George R. Brown Convention Center
Address 1001 Avenida de las Americas
Location Houston, Texas
Coordinates 29°45′8″N 95°21′28″W / 29.75222°N 95.35778°W / 29.75222; -95.35778Coordinates: 29°45′8″N 95°21′28″W / 29.75222°N 95.35778°W / 29.75222; -95.35778
Owner City of Houston
Operator Houston First Corporation
Opened September 26, 1987
Renovated July 28, 2001 (completed December 3, 2003) and November 2014 (estimated completion Fall 2016)
Enclosed space
 • Total space 1,900,000 sq ft (180,000 m2)
Parking 4000 spaces
Public transit access Convention District station
Website
www.grbhouston.com

The George R. Brown Convention Center, opened on September 26, 1987, is located on the east side of Downtown Houston, Texas, United States.

The center was named for internationally recognized entrepreneur, engineer, civic leader, philanthropist and Houstonian George Rufus Brown (1898-1983). George and his brother, Herman, turned Brown & Root into the world's largest construction and engineering company. Later, he and investors founded, Texas Eastern Transmission Company, which donated six of the 11 blocks required to build the GRB. The center is owned by the City of Houston and managed by the Houston First Corporation. The facility was completed with a price tag of $104.9 million, requiring 30 months and more than 1,200 workers. The 100-foot (30 m) high red-white-and-blue building replaced the obsolete Albert Thomas Convention Center, which was later redeveloped into the Bayou Place entertainment complex in the downtown Houston Theater District. It is the first convention center in the world to have a permanent Bitcoin ATM.

The convention center is served by METRORail light rail service at Convention District station.

The center sits where the Pillot House, a house owned by the family of one of the founders of the Henke & Pillot supermarket chain, used to be. The Pillot House was moved to Sam Houston Park in 1965.

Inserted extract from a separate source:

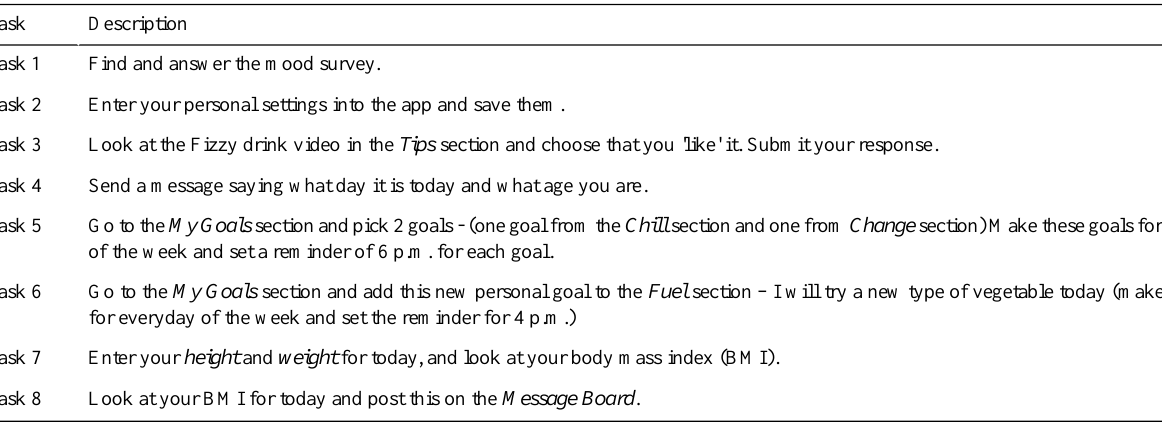
Table 1. Testing tasks.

The first convention held in the George R. Brown Convention Center began on October 11, 1987, for the American Society of Travel Agents. A renovation project began on July 28, 2001 to expand the convention center and build an adjacent 1,200-room convention headquarters hotel at a cost of $165 million and requiring 27 months of construction. The adjacent hotel is the Hilton Americas-Houston, which is connected to the convention center via two skywalks. The hotel and convention center are not connected to the Houston downtown tunnel system. The project expanded the center from 1,150,000 square feet (107,000 m2) to 1,800,000 square feet (107,000 to 167,000 m²). Three exhibit halls were added to increase exhibition space from 451,500 square feet (41,950 m2) to 853,500 square feet (42,000 to 79,000 m²) and sixty-two meeting rooms were added for a total of 105. Completion of the project concluded in November 2003, a few months before Super Bowl XXXVIII. There is also a 3,600-seat General Assembly Theater which can be used for concerts, Broadway shows, conferences, meetings and other events, while Exhibit Hall B3 can be converted into a 6,500-seat indoor arena for concerts and sports using telescopic seating.